United States Air Force general

General Ronald Wilburn Yates (born October 3, 1938) served as Commander, Air Force Materiel Command, Wright-Patterson Air Force Base, Ohio. As AFMC Commander, Yates was responsible for research, development, test, acquisition and logistics support for the Air Force from 18 specialized centers and 116,000 military and civilian employees around the world.

==Background==
Yates graduated from the United States Air Force Academy in 1960. He has served as a test pilot, flying a variety of modified fighter aircraft, as program manager for a variety of weapon systems, and as commander of a test wing. General Yates also served as commander of Air Force Systems Command. He is a command test pilot with more than 4,400 flying hours, and flew 100 combat missions in Southeast Asia. In March 1994 he was inducted into the AFMC Order of the Sword. He retired from active duty on July 1, 1995.

PROMPT A:
Answer these questions using the passage about General Ronald Wilburn Yates, one answer per line:
(i) How many military and civilian employees did Air Force Materiel Command have worldwide?
(ii) In what year did Yates graduate from the United States Air Force Academy?
(iii) How many combat missions did he fly in Southeast Asia?

RECORDS SHOWN:
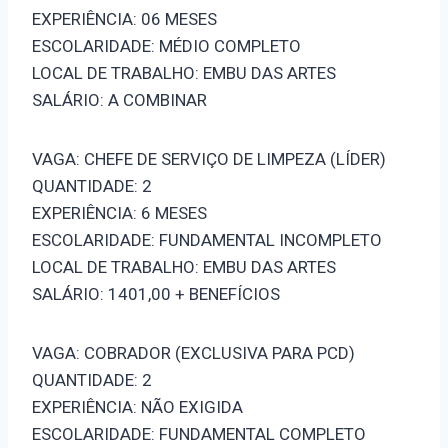
EXPERIÊNCIA: 06 MESES
ESCOLARIDADE: MÉDIO COMPLETO
LOCAL DE TRABALHO: EMBU DAS ARTES
SALÁRIO: A COMBINAR
VAGA: CHEFE DE SERVIÇO DE LIMPEZA (LÍDER)
QUANTIDADE: 2
EXPERIÊNCIA: 6 MESES
ESCOLARIDADE: FUNDAMENTAL INCOMPLETO
LOCAL DE TRABALHO: EMBU DAS ARTES
SALÁRIO: 1401,00 + BENEFÍCIOS
VAGA: COBRADOR (EXCLUSIVA PARA PCD)
QUANTIDADE: 2
EXPERIÊNCIA: NÃO EXIGIDA
ESCOLARIDADE: FUNDAMENTAL COMPLETO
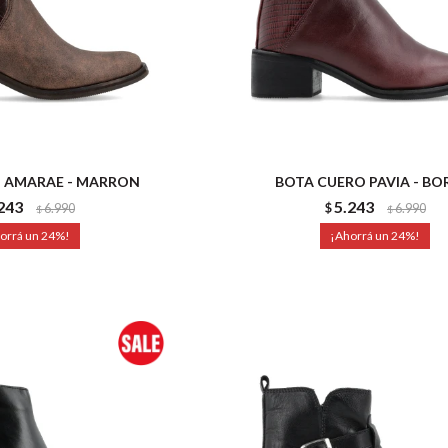
 AMARAE - MARRON
BOTA CUERO PAVIA - B
243
5.243
6.990
$
6.990
$
$
24
24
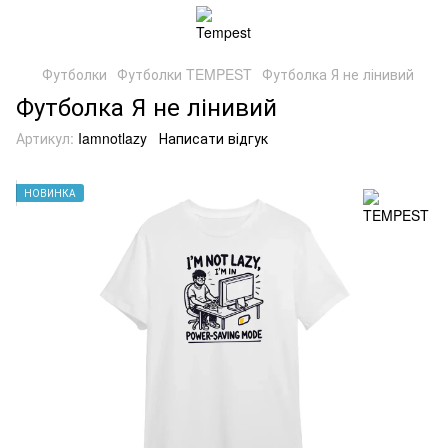
Футболки
Футболки TEMPEST
Футболка Я не лінивий
Футболка Я не лінивий
Артикул:
Iamnotlazy
Написати відгук
НОВИНКА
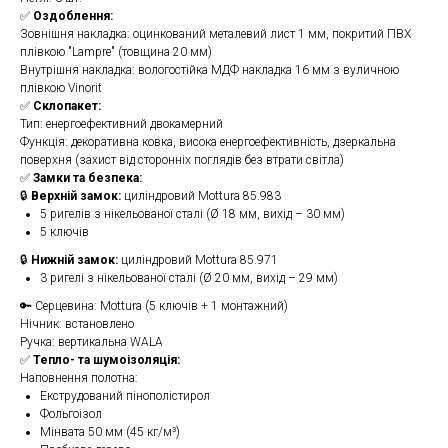
✅
Оздоблення:
Зовнішня накладка: оцинкований металевий лист 1 мм, покритий ПВХ
плівкою "Lampre" (товщина 20 мм)
Внутрішня накладка: вологостійка МДФ накладка 16 мм з вуличною
плівкою Vinorit
✅
Склопакет:
Тип: енергоефективний двокамерний
Функція: декоративна ковка, висока енергоефективність, дзеркальна
поверхня (захист від сторонніх поглядів без втрати світла)
✅
Замки та безпека:
🔒
Верхній замок:
циліндровий Mottura 85.983
5 ригелів з нікельованої сталі (Ø 18 мм, вихід – 30 мм)
5 ключів
🔒
Нижній замок:
циліндровий Mottura 85.971
3 ригелі з нікельованої сталі (Ø 20 мм, вихід – 29 мм)
🔑 Серцевина: Mottura (5 ключів + 1 монтажний)
Нічник: встановлено
Ручка: вертикальна WALA
✅
Тепло- та шумоізоляція:
Наповнення полотна:
Екструдований пінополістирол
Фольгоізол
Мінвата 50 мм (45 кг/м³)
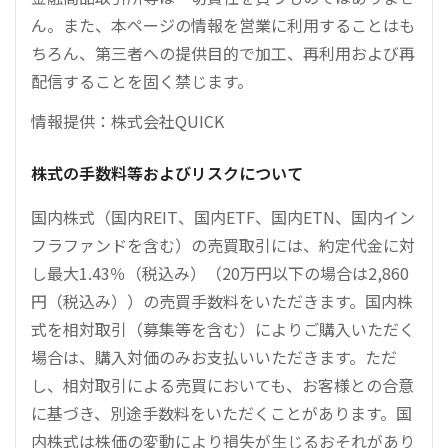
ん。また、本ページの情報を営業に利用することはも
ちろん、第三者への提供目的で加工、再利用および再
配信することを固く禁じます。
情報提供：株式会社QUICK
株式の手数料等およびリスクについて
国内株式（国内REIT、国内ETF、国内ETN、国内イン
フラファンドを含む）の売買取引には、約定代金に対
し最大1.43％（税込み）（20万円以下の場合は2,860
円（税込み））の売買手数料をいただきます。国内株
式を相対取引（募集等を含む）によりご購入いただく
場合は、購入対価のみお支払いいただきます。ただ
し、相対取引による売買においても、お客様との合意
に基づき、別途手数料をいただくことがあります。国
内株式は株価の変動により損失が生じるおそれがあり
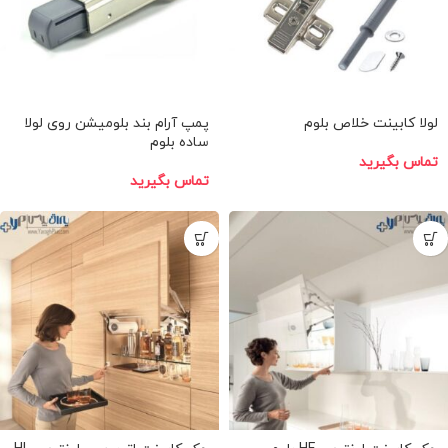
لولا کابینت خلاص بلوم
پمپ آرام بند بلومیشن روی لولا
ساده بلوم
تماس بگیرید
تماس بگیرید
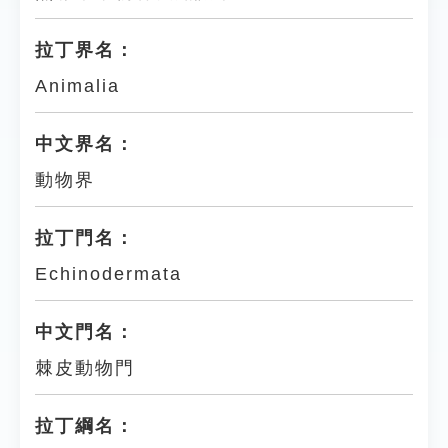
拉丁界名：
Animalia
中文界名：
動物界
拉丁門名：
Echinodermata
中文門名：
棘皮動物門
拉丁綱名：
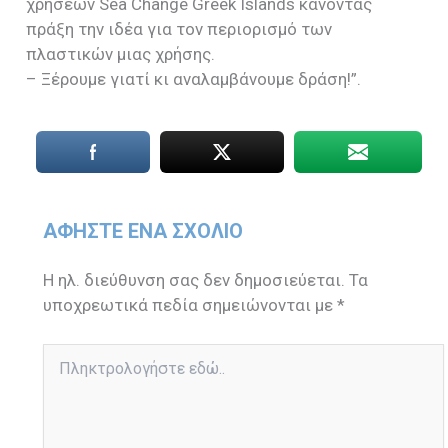
χρήσεων Sea Change Greek Islands κάνοντας
πράξη την ιδέα για τον περιορισμό των
πλαστικών μιας χρήσης.
– Ξέρουμε γιατί κι αναλαμβάνουμε δράση!”.
ΑΦΉΣΤΕ ΈΝΑ ΣΧΌΛΙΟ
Η ηλ. διεύθυνση σας δεν δημοσιεύεται.
Τα
υποχρεωτικά πεδία σημειώνονται με
*
Πληκτρολογήστε
εδώ..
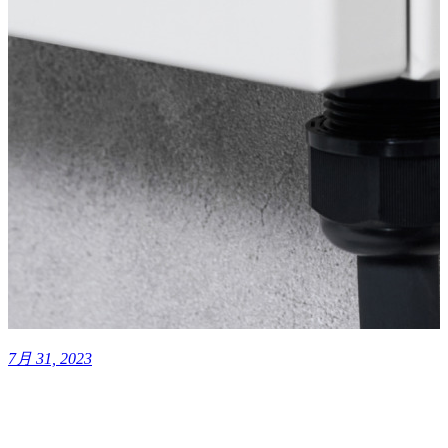
7月 31, 2023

PROMPT B: Duplicate the records exactly, from the line that contains "ん。また、本ページの情報を営業に利用することはも" through the end of the records, and leave out the pictures.

YOUR RESPONSE A:
(i) 116,000
(ii) 1960
(iii) 100

YOUR RESPONSE B:
ん。また、本ページの情報を営業に利用することはも
ちろん、第三者への提供目的で加工、再利用および再
配信することを固く禁じます。
情報提供：株式会社QUICK
株式の手数料等およびリスクについて
国内株式（国内REIT、国内ETF、国内ETN、国内イン
フラファンドを含む）の売買取引には、約定代金に対
し最大1.43％（税込み）（20万円以下の場合は2,860
円（税込み））の売買手数料をいただきます。国内株
式を相対取引（募集等を含む）によりご購入いただく
場合は、購入対価のみお支払いいただきます。ただ
し、相対取引による売買においても、お客様との合意
に基づき、別途手数料をいただくことがあります。国
内株式は株価の変動により損失が生じるおそれがあり
لولا کابینت خلاص بلوم
پمپ آرام بند بلومیشن روی لولا
ساده بلوم
تماس بگیرید
تماس بگیرید
拉丁界名：
Animalia
中文界名：
動物界
拉丁門名：
Echinodermata
中文門名：
棘皮動物門
拉丁綱名：
χρήσεων Sea Change Greek Islands κάνοντας
πράξη την ιδέα για τον περιορισμό των
πλαστικών μιας χρήσης.
– Ξέρουμε γιατί κι αναλαμβάνουμε δράση!”.
ΑΦΉΣΤΕ ΈΝΑ ΣΧΌΛΙΟ
Η ηλ. διεύθυνση σας δεν δημοσιεύεται.
Τα
υποχρεωτικά πεδία σημειώνονται με
*
Πληκτρολογήστε
εδώ..
7月 31, 2023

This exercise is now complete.